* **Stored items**
╭──
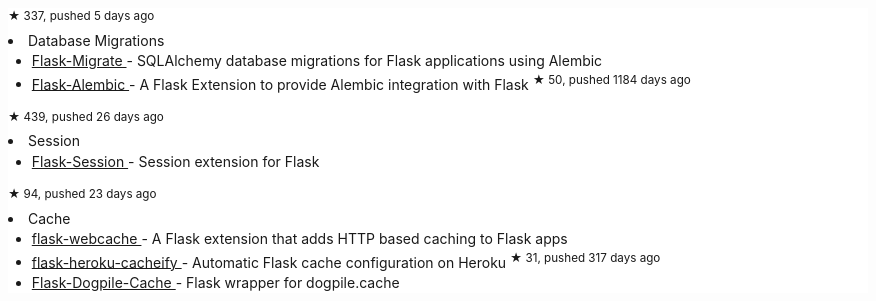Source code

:   <sup>
   &#9733 337, pushed 5 days ago
  </sup>
 </li>
 <li>
  Database Migrations
  <ul>
   <li>
    <a href="https://github.com/miguelgrinberg/Flask-Migrate">
     Flask-Migrate
    </a>
    - SQLAlchemy database migrations for Flask applications using Alembic
   </li>
   <li>
    <a href="https://github.com/tobiasandtobias/flask-alembic">
     Flask-Alembic
    </a>
    - A Flask Extension to provide Alembic integration with Flask
    <sup>
     &#9733 50, pushed 1184 days ago
    </sup>
   </li>
  </ul>
  <sup>
   &#9733 439, pushed 26 days ago
  </sup>
 </li>
 <li>
  Session
  <ul>
   <li>
    <a href="https://github.com/fengsp/flask-session">
     Flask-Session
    </a>
    - Session extension for Flask
   </li>
  </ul>
  <sup>
   &#9733 94, pushed 23 days ago
  </sup>
 </li>
 <li>
  Cache
  <ul>
   <li>
    <a href="https://github.com/fusic-com/flask-webcache">
     flask-webcache
    </a>
    - A Flask extension that adds HTTP based caching to Flask apps
   </li>
   <li>
    <a href="https://github.com/rdegges/flask-heroku-cacheify">
     flask-heroku-cacheify
    </a>
    - Automatic Flask cache configuration on Heroku
    <sup>
     &#9733 31, pushed 317 days ago
    </sup>
   </li>
   <li>
    <a href="https://bitbucket.org/ponomar/flask-dogpile-cache">
     Flask-Dogpile-Cache
    </a>
    - Flask wrapper for dogpile.cache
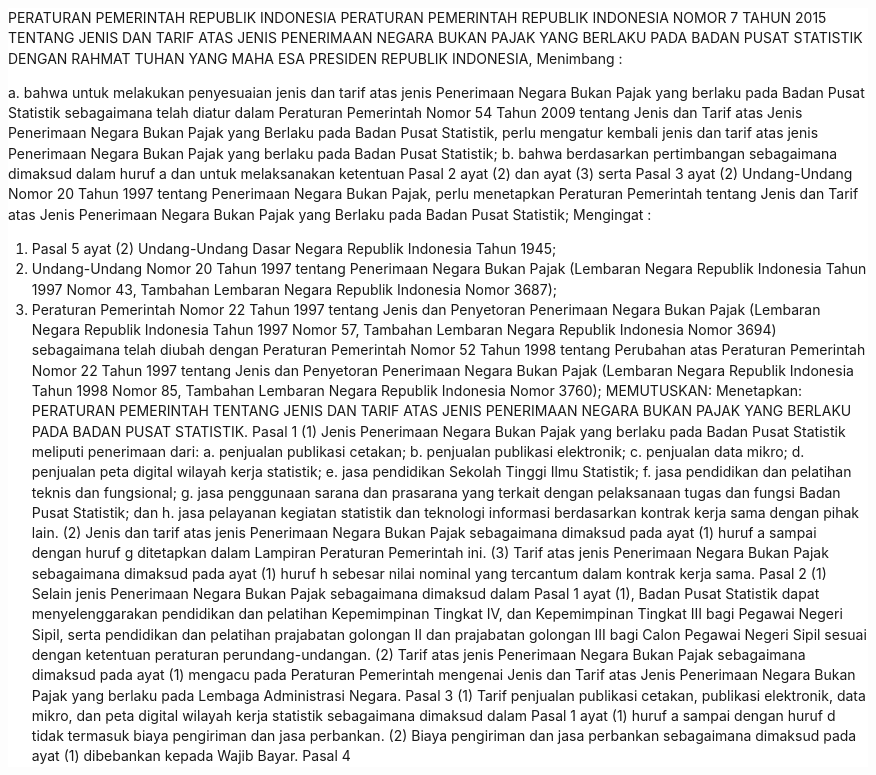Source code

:  PERATURAN PEMERINTAH REPUBLIK INDONESIA PERATURAN PEMERINTAH REPUBLIK INDONESIA NOMOR 7 TAHUN 2015 TENTANG JENIS DAN TARIF ATAS JENIS PENERIMAAN NEGARA BUKAN PAJAK YANG BERLAKU PADA BADAN PUSAT STATISTIK
DENGAN RAHMAT TUHAN YANG MAHA ESA PRESIDEN REPUBLIK INDONESIA,
Menimbang :

a. bahwa untuk melakukan penyesuaian jenis dan tarif atas jenis Penerimaan Negara Bukan Pajak yang berlaku pada Badan Pusat Statistik sebagaimana telah diatur dalam Peraturan Pemerintah Nomor 54 Tahun 2009 tentang Jenis dan Tarif atas Jenis Penerimaan Negara Bukan Pajak yang Berlaku pada Badan Pusat Statistik, perlu mengatur kembali jenis dan tarif atas jenis Penerimaan Negara Bukan Pajak yang berlaku pada Badan Pusat Statistik;
b. bahwa berdasarkan pertimbangan sebagaimana dimaksud dalam huruf a dan untuk melaksanakan ketentuan Pasal 2 ayat (2) dan ayat (3) serta Pasal 3 ayat (2) Undang-Undang Nomor 20 Tahun 1997 tentang Penerimaan Negara Bukan Pajak, perlu menetapkan Peraturan Pemerintah tentang Jenis dan Tarif atas Jenis Penerimaan Negara Bukan Pajak yang Berlaku pada Badan Pusat Statistik;
Mengingat :

1. Pasal 5 ayat (2) Undang-Undang Dasar Negara Republik Indonesia Tahun 1945;
2. Undang-Undang Nomor 20 Tahun 1997 tentang Penerimaan Negara Bukan Pajak (Lembaran Negara Republik Indonesia Tahun 1997 Nomor 43, Tambahan Lembaran Negara Republik Indonesia Nomor 3687);
3. Peraturan Pemerintah Nomor 22 Tahun 1997 tentang Jenis dan Penyetoran Penerimaan Negara Bukan Pajak (Lembaran Negara Republik Indonesia Tahun 1997 Nomor 57, Tambahan Lembaran Negara Republik Indonesia Nomor 3694) sebagaimana telah diubah dengan Peraturan Pemerintah Nomor 52 Tahun 1998 tentang Perubahan atas Peraturan Pemerintah Nomor 22 Tahun 1997 tentang Jenis dan Penyetoran Penerimaan Negara Bukan Pajak (Lembaran Negara Republik Indonesia Tahun 1998 Nomor 85, Tambahan Lembaran Negara Republik Indonesia Nomor 3760);
MEMUTUSKAN:
 Menetapkan: PERATURAN PEMERINTAH TENTANG JENIS DAN TARIF ATAS JENIS PENERIMAAN NEGARA BUKAN PAJAK YANG BERLAKU PADA BADAN PUSAT STATISTIK.
Pasal 1
(1) Jenis Penerimaan Negara Bukan Pajak yang berlaku pada Badan Pusat Statistik meliputi penerimaan dari:
a. penjualan publikasi cetakan;
b. penjualan publikasi elektronik;
c. penjualan data mikro;
d. penjualan peta digital wilayah kerja statistik;
e. jasa pendidikan Sekolah Tinggi Ilmu Statistik;
f. jasa pendidikan dan pelatihan teknis dan fungsional;
g. jasa penggunaan sarana dan prasarana yang terkait dengan pelaksanaan tugas dan fungsi Badan Pusat Statistik; dan
h. jasa pelayanan kegiatan statistik dan teknologi informasi berdasarkan kontrak kerja sama dengan pihak lain.
(2) Jenis dan tarif atas jenis Penerimaan Negara Bukan Pajak sebagaimana dimaksud pada ayat (1) huruf a sampai dengan huruf g ditetapkan dalam Lampiran Peraturan Pemerintah ini.
(3) Tarif atas jenis Penerimaan Negara Bukan Pajak sebagaimana dimaksud pada ayat (1) huruf h sebesar nilai nominal yang tercantum dalam kontrak kerja sama.
Pasal 2
(1) Selain jenis Penerimaan Negara Bukan Pajak sebagaimana dimaksud dalam Pasal 1 ayat (1), Badan Pusat Statistik dapat menyelenggarakan pendidikan dan pelatihan Kepemimpinan Tingkat IV, dan Kepemimpinan Tingkat III bagi Pegawai Negeri Sipil, serta pendidikan dan pelatihan prajabatan golongan II dan prajabatan golongan III bagi Calon Pegawai Negeri Sipil sesuai dengan ketentuan peraturan perundang-undangan.
(2) Tarif atas jenis Penerimaan Negara Bukan Pajak sebagaimana dimaksud pada ayat (1) mengacu pada Peraturan Pemerintah mengenai Jenis dan Tarif atas Jenis Penerimaan Negara Bukan Pajak yang berlaku pada Lembaga Administrasi Negara.
Pasal 3
(1) Tarif penjualan publikasi cetakan, publikasi elektronik, data mikro, dan peta digital wilayah kerja statistik sebagaimana dimaksud dalam Pasal 1 ayat (1) huruf a sampai dengan huruf d tidak termasuk biaya pengiriman dan jasa perbankan.
(2) Biaya pengiriman dan jasa perbankan sebagaimana dimaksud pada ayat (1) dibebankan kepada Wajib Bayar.
Pasal 4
╰──
* **PROBLEM**
Return all of the records above exactly as written. Omit each picture.

* **RESPONSE**
Source code

:   <sup>
   &#9733 337, pushed 5 days ago
  </sup>
 </li>
 <li>
  Database Migrations
  <ul>
   <li>
    <a href="https://github.com/miguelgrinberg/Flask-Migrate">
     Flask-Migrate
    </a>
    - SQLAlchemy database migrations for Flask applications using Alembic
   </li>
   <li>
    <a href="https://github.com/tobiasandtobias/flask-alembic">
     Flask-Alembic
    </a>
    - A Flask Extension to provide Alembic integration with Flask
    <sup>
     &#9733 50, pushed 1184 days ago
    </sup>
   </li>
  </ul>
  <sup>
   &#9733 439, pushed 26 days ago
  </sup>
 </li>
 <li>
  Session
  <ul>
   <li>
    <a href="https://github.com/fengsp/flask-session">
     Flask-Session
    </a>
    - Session extension for Flask
   </li>
  </ul>
  <sup>
   &#9733 94, pushed 23 days ago
  </sup>
 </li>
 <li>
  Cache
  <ul>
   <li>
    <a href="https://github.com/fusic-com/flask-webcache">
     flask-webcache
    </a>
    - A Flask extension that adds HTTP based caching to Flask apps
   </li>
   <li>
    <a href="https://github.com/rdegges/flask-heroku-cacheify">
     flask-heroku-cacheify
    </a>
    - Automatic Flask cache configuration on Heroku
    <sup>
     &#9733 31, pushed 317 days ago
    </sup>
   </li>
   <li>
    <a href="https://bitbucket.org/ponomar/flask-dogpile-cache">
     Flask-Dogpile-Cache
    </a>
    - Flask wrapper for dogpile.cache
Source code

:  PERATURAN PEMERINTAH REPUBLIK INDONESIA PERATURAN PEMERINTAH REPUBLIK INDONESIA NOMOR 7 TAHUN 2015 TENTANG JENIS DAN TARIF ATAS JENIS PENERIMAAN NEGARA BUKAN PAJAK YANG BERLAKU PADA BADAN PUSAT STATISTIK
DENGAN RAHMAT TUHAN YANG MAHA ESA PRESIDEN REPUBLIK INDONESIA,
Menimbang :

a. bahwa untuk melakukan penyesuaian jenis dan tarif atas jenis Penerimaan Negara Bukan Pajak yang berlaku pada Badan Pusat Statistik sebagaimana telah diatur dalam Peraturan Pemerintah Nomor 54 Tahun 2009 tentang Jenis dan Tarif atas Jenis Penerimaan Negara Bukan Pajak yang Berlaku pada Badan Pusat Statistik, perlu mengatur kembali jenis dan tarif atas jenis Penerimaan Negara Bukan Pajak yang berlaku pada Badan Pusat Statistik;
b. bahwa berdasarkan pertimbangan sebagaimana dimaksud dalam huruf a dan untuk melaksanakan ketentuan Pasal 2 ayat (2) dan ayat (3) serta Pasal 3 ayat (2) Undang-Undang Nomor 20 Tahun 1997 tentang Penerimaan Negara Bukan Pajak, perlu menetapkan Peraturan Pemerintah tentang Jenis dan Tarif atas Jenis Penerimaan Negara Bukan Pajak yang Berlaku pada Badan Pusat Statistik;
Mengingat :

1. Pasal 5 ayat (2) Undang-Undang Dasar Negara Republik Indonesia Tahun 1945;
2. Undang-Undang Nomor 20 Tahun 1997 tentang Penerimaan Negara Bukan Pajak (Lembaran Negara Republik Indonesia Tahun 1997 Nomor 43, Tambahan Lembaran Negara Republik Indonesia Nomor 3687);
3. Peraturan Pemerintah Nomor 22 Tahun 1997 tentang Jenis dan Penyetoran Penerimaan Negara Bukan Pajak (Lembaran Negara Republik Indonesia Tahun 1997 Nomor 57, Tambahan Lembaran Negara Republik Indonesia Nomor 3694) sebagaimana telah diubah dengan Peraturan Pemerintah Nomor 52 Tahun 1998 tentang Perubahan atas Peraturan Pemerintah Nomor 22 Tahun 1997 tentang Jenis dan Penyetoran Penerimaan Negara Bukan Pajak (Lembaran Negara Republik Indonesia Tahun 1998 Nomor 85, Tambahan Lembaran Negara Republik Indonesia Nomor 3760);
MEMUTUSKAN:
 Menetapkan: PERATURAN PEMERINTAH TENTANG JENIS DAN TARIF ATAS JENIS PENERIMAAN NEGARA BUKAN PAJAK YANG BERLAKU PADA BADAN PUSAT STATISTIK.
Pasal 1
(1) Jenis Penerimaan Negara Bukan Pajak yang berlaku pada Badan Pusat Statistik meliputi penerimaan dari:
a. penjualan publikasi cetakan;
b. penjualan publikasi elektronik;
c. penjualan data mikro;
d. penjualan peta digital wilayah kerja statistik;
e. jasa pendidikan Sekolah Tinggi Ilmu Statistik;
f. jasa pendidikan dan pelatihan teknis dan fungsional;
g. jasa penggunaan sarana dan prasarana yang terkait dengan pelaksanaan tugas dan fungsi Badan Pusat Statistik; dan
h. jasa pelayanan kegiatan statistik dan teknologi informasi berdasarkan kontrak kerja sama dengan pihak lain.
(2) Jenis dan tarif atas jenis Penerimaan Negara Bukan Pajak sebagaimana dimaksud pada ayat (1) huruf a sampai dengan huruf g ditetapkan dalam Lampiran Peraturan Pemerintah ini.
(3) Tarif atas jenis Penerimaan Negara Bukan Pajak sebagaimana dimaksud pada ayat (1) huruf h sebesar nilai nominal yang tercantum dalam kontrak kerja sama.
Pasal 2
(1) Selain jenis Penerimaan Negara Bukan Pajak sebagaimana dimaksud dalam Pasal 1 ayat (1), Badan Pusat Statistik dapat menyelenggarakan pendidikan dan pelatihan Kepemimpinan Tingkat IV, dan Kepemimpinan Tingkat III bagi Pegawai Negeri Sipil, serta pendidikan dan pelatihan prajabatan golongan II dan prajabatan golongan III bagi Calon Pegawai Negeri Sipil sesuai dengan ketentuan peraturan perundang-undangan.
(2) Tarif atas jenis Penerimaan Negara Bukan Pajak sebagaimana dimaksud pada ayat (1) mengacu pada Peraturan Pemerintah mengenai Jenis dan Tarif atas Jenis Penerimaan Negara Bukan Pajak yang berlaku pada Lembaga Administrasi Negara.
Pasal 3
(1) Tarif penjualan publikasi cetakan, publikasi elektronik, data mikro, dan peta digital wilayah kerja statistik sebagaimana dimaksud dalam Pasal 1 ayat (1) huruf a sampai dengan huruf d tidak termasuk biaya pengiriman dan jasa perbankan.
(2) Biaya pengiriman dan jasa perbankan sebagaimana dimaksud pada ayat (1) dibebankan kepada Wajib Bayar.
Pasal 4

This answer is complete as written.